Ich habe mit Katja Kipping nicht nur Übereinstimmungen, sondern auch Differenzen. Zum Beispiel bin ich ein Gegner des bedingungslosen Grundeinkommens, für das sie kämpft. Aber ich komme gut mit Katja klar. Kontroversen müssen ja, wie gesagt, kein Grund für Zerwürfnisse sein.

Für wie zutreffend halten Sie den Vorwurf, es gebe eine Tendenz zunehmender Abgehobenheit in der LINKEN? Arbeitslose wenden sich ab, ist eine Begründung.

Den Vorwurf, wir hätten die soziale Lage der Menschen irgendwann geringgeschätzt, den muss man zurückweisen. In allen Wahlkämpfen, Papieren, Plakaten, politischen Positionierungen, Kampagnen steht die soziale Frage an erster Stelle. Was stimmt, ist, dass Teile des abgehängten Prekariats sich bei der letzten Wahl von uns abgewandt haben. Sie haben ihr Kreuz bei der AfD gemacht. Das kann aber nicht zu falscher Kumpelhaftigkeit führen. Wir müssen unsere politischen Positionen überzeugender darstellen, um Menschen zurückzugewinnen.

Der aktuelle Streit wird auch als Ausdruck eines Programmdefizits wahrgenommen.
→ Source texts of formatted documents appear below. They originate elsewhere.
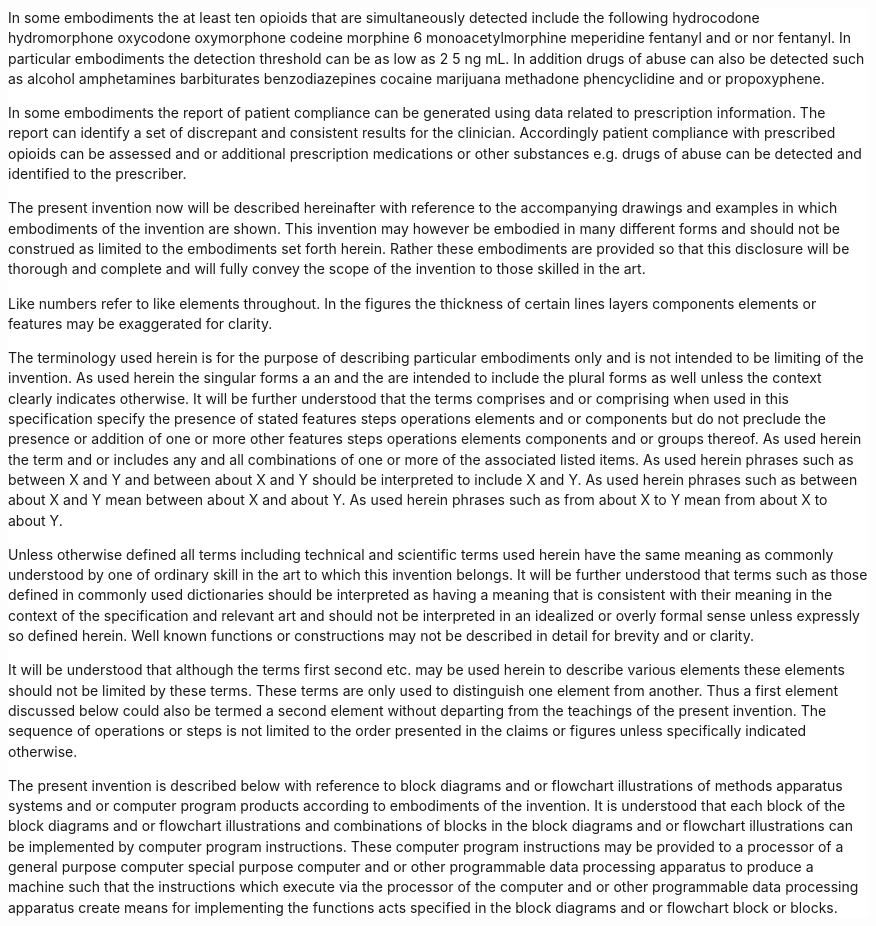 In some embodiments the at least ten opioids that are simultaneously detected include the following hydrocodone hydromorphone oxycodone oxymorphone codeine morphine 6 monoacetylmorphine meperidine fentanyl and or nor fentanyl. In particular embodiments the detection threshold can be as low as 2 5 ng mL. In addition drugs of abuse can also be detected such as alcohol amphetamines barbiturates benzodiazepines cocaine marijuana methadone phencyclidine and or propoxyphene.

In some embodiments the report of patient compliance can be generated using data related to prescription information. The report can identify a set of discrepant and consistent results for the clinician. Accordingly patient compliance with prescribed opioids can be assessed and or additional prescription medications or other substances e.g. drugs of abuse can be detected and identified to the prescriber.

The present invention now will be described hereinafter with reference to the accompanying drawings and examples in which embodiments of the invention are shown. This invention may however be embodied in many different forms and should not be construed as limited to the embodiments set forth herein. Rather these embodiments are provided so that this disclosure will be thorough and complete and will fully convey the scope of the invention to those skilled in the art.

Like numbers refer to like elements throughout. In the figures the thickness of certain lines layers components elements or features may be exaggerated for clarity.

The terminology used herein is for the purpose of describing particular embodiments only and is not intended to be limiting of the invention. As used herein the singular forms a an and the are intended to include the plural forms as well unless the context clearly indicates otherwise. It will be further understood that the terms comprises and or comprising when used in this specification specify the presence of stated features steps operations elements and or components but do not preclude the presence or addition of one or more other features steps operations elements components and or groups thereof. As used herein the term and or includes any and all combinations of one or more of the associated listed items. As used herein phrases such as between X and Y and between about X and Y should be interpreted to include X and Y. As used herein phrases such as between about X and Y mean between about X and about Y. As used herein phrases such as from about X to Y mean from about X to about Y. 

Unless otherwise defined all terms including technical and scientific terms used herein have the same meaning as commonly understood by one of ordinary skill in the art to which this invention belongs. It will be further understood that terms such as those defined in commonly used dictionaries should be interpreted as having a meaning that is consistent with their meaning in the context of the specification and relevant art and should not be interpreted in an idealized or overly formal sense unless expressly so defined herein. Well known functions or constructions may not be described in detail for brevity and or clarity.

It will be understood that although the terms first second etc. may be used herein to describe various elements these elements should not be limited by these terms. These terms are only used to distinguish one element from another. Thus a first element discussed below could also be termed a second element without departing from the teachings of the present invention. The sequence of operations or steps is not limited to the order presented in the claims or figures unless specifically indicated otherwise.

The present invention is described below with reference to block diagrams and or flowchart illustrations of methods apparatus systems and or computer program products according to embodiments of the invention. It is understood that each block of the block diagrams and or flowchart illustrations and combinations of blocks in the block diagrams and or flowchart illustrations can be implemented by computer program instructions. These computer program instructions may be provided to a processor of a general purpose computer special purpose computer and or other programmable data processing apparatus to produce a machine such that the instructions which execute via the processor of the computer and or other programmable data processing apparatus create means for implementing the functions acts specified in the block diagrams and or flowchart block or blocks.
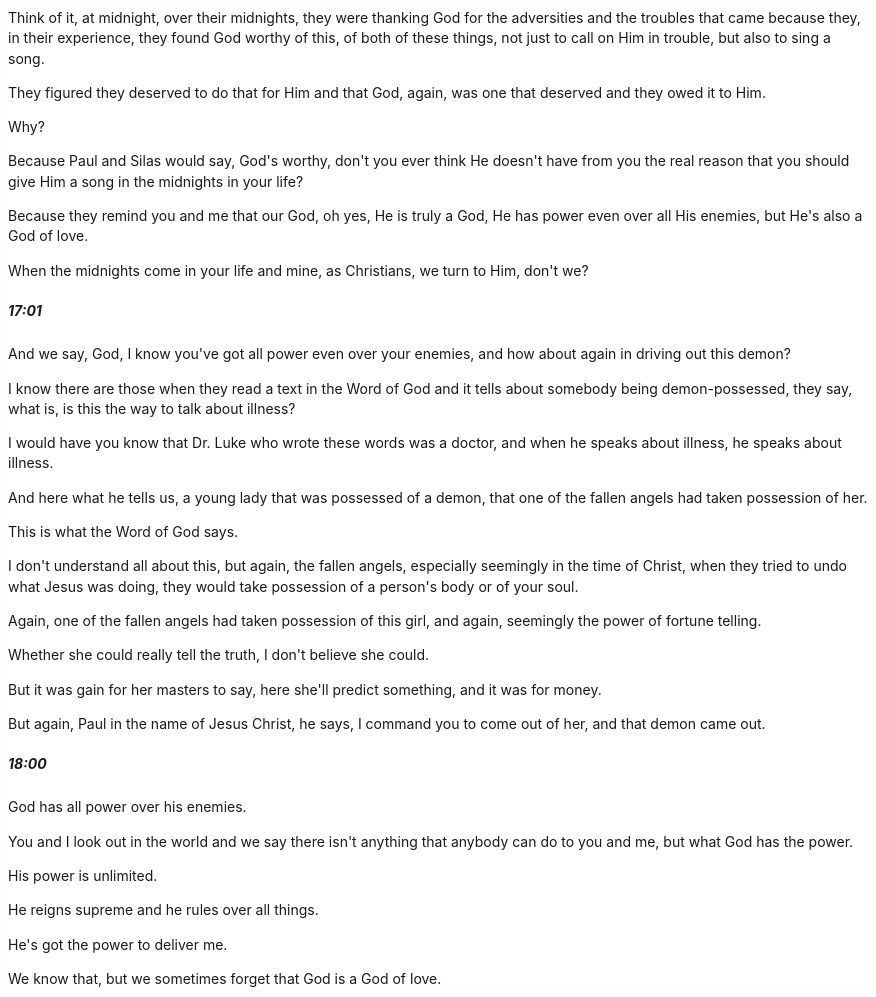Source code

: Think of it, at midnight, over their midnights, they were thanking God for the adversities and the troubles that came because they, in their experience, they found God worthy of this, of both of these things, not just to call on Him in trouble, but also to sing a song.

They figured they deserved to do that for Him and that God, again, was one that deserved and they owed it to Him.

Why?

Because Paul and Silas would say, God's worthy, don't you ever think He doesn't have from you the real reason that you should give Him a song in the midnights in your life?

Because they remind you and me that our God, oh yes, He is truly a God, He has power even over all His enemies, but He's also a God of love.

When the midnights come in your life and mine, as Christians, we turn to Him, don't we?

##### 17:01

And we say, God, I know you've got all power even over your enemies, and how about again in driving out this demon?

I know there are those when they read a text in the Word of God and it tells about somebody being demon-possessed, they say, what is, is this the way to talk about illness?

I would have you know that Dr. Luke who wrote these words was a doctor, and when he speaks about illness, he speaks about illness.

And here what he tells us, a young lady that was possessed of a demon, that one of the fallen angels had taken possession of her.

This is what the Word of God says.

I don't understand all about this, but again, the fallen angels, especially seemingly in the time of Christ, when they tried to undo what Jesus was doing, they would take possession of a person's body or of your soul.

Again, one of the fallen angels had taken possession of this girl, and again, seemingly the power of fortune telling.

Whether she could really tell the truth, I don't believe she could.

But it was gain for her masters to say, here she'll predict something, and it was for money.

But again, Paul in the name of Jesus Christ, he says, I command you to come out of her, and that demon came out.

##### 18:00

God has all power over his enemies.

You and I look out in the world and we say there isn't anything that anybody can do to you and me, but what God has the power.

His power is unlimited.

He reigns supreme and he rules over all things.

He's got the power to deliver me.

We know that, but we sometimes forget that God is a God of love.
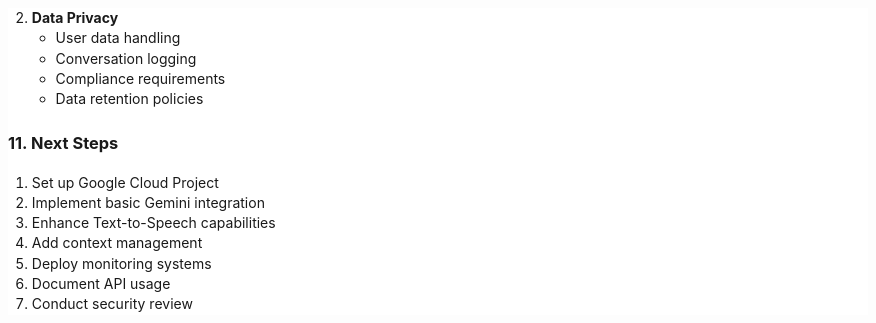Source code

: 2. **Data Privacy**
   - User data handling
   - Conversation logging
   - Compliance requirements
   - Data retention policies

### 11. Next Steps

1. Set up Google Cloud Project
2. Implement basic Gemini integration
3. Enhance Text-to-Speech capabilities
4. Add context management
5. Deploy monitoring systems
6. Document API usage
7. Conduct security review 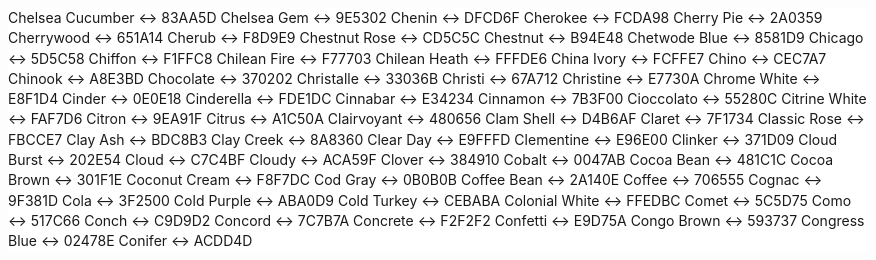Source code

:Chelsea Cucumber <-> 83AA5D
Chelsea Gem <-> 9E5302
Chenin <-> DFCD6F
Cherokee <-> FCDA98
Cherry Pie <-> 2A0359
Cherrywood <-> 651A14
Cherub <-> F8D9E9
Chestnut Rose <-> CD5C5C
Chestnut <-> B94E48
Chetwode Blue <-> 8581D9
Chicago <-> 5D5C58
Chiffon <-> F1FFC8
Chilean Fire <-> F77703
Chilean Heath <-> FFFDE6
China Ivory <-> FCFFE7
Chino <-> CEC7A7
Chinook <-> A8E3BD
Chocolate <-> 370202
Christalle <-> 33036B
Christi <-> 67A712
Christine <-> E7730A
Chrome White <-> E8F1D4
Cinder <-> 0E0E18
Cinderella <-> FDE1DC
Cinnabar <-> E34234
Cinnamon <-> 7B3F00
Cioccolato <-> 55280C
Citrine White <-> FAF7D6
Citron <-> 9EA91F
Citrus <-> A1C50A
Clairvoyant <-> 480656
Clam Shell <-> D4B6AF
Claret <-> 7F1734
Classic Rose <-> FBCCE7
Clay Ash <-> BDC8B3
Clay Creek <-> 8A8360
Clear Day <-> E9FFFD
Clementine <-> E96E00
Clinker <-> 371D09
Cloud Burst <-> 202E54
Cloud <-> C7C4BF
Cloudy <-> ACA59F
Clover <-> 384910
Cobalt <-> 0047AB
Cocoa Bean <-> 481C1C
Cocoa Brown <-> 301F1E
Coconut Cream <-> F8F7DC
Cod Gray <-> 0B0B0B
Coffee Bean <-> 2A140E
Coffee <-> 706555
Cognac <-> 9F381D
Cola <-> 3F2500
Cold Purple <-> ABA0D9
Cold Turkey <-> CEBABA
Colonial White <-> FFEDBC
Comet <-> 5C5D75
Como <-> 517C66
Conch <-> C9D9D2
Concord <-> 7C7B7A
Concrete <-> F2F2F2
Confetti <-> E9D75A
Congo Brown <-> 593737
Congress Blue <-> 02478E
Conifer <-> ACDD4D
Braucht die LINKE ein neues Programm?

Im gültigen Erfurter Programm sind nach meiner Einschätzung 90 Prozent der aktuell wichtigen Fragen richtig beantwortet. Aber natürlich bleibt die Welt nicht stehen, neue Fragen kommen hinzu, werden dringlicher. Migration oder Digitalisierung sind Beispiele. Die Debatten darüber finden ja schon statt. Meine Erfahrung ist aber, dass Programmbeschlüsse am Ende solcher Diskussionen stehen, nicht an ihrem Anfang.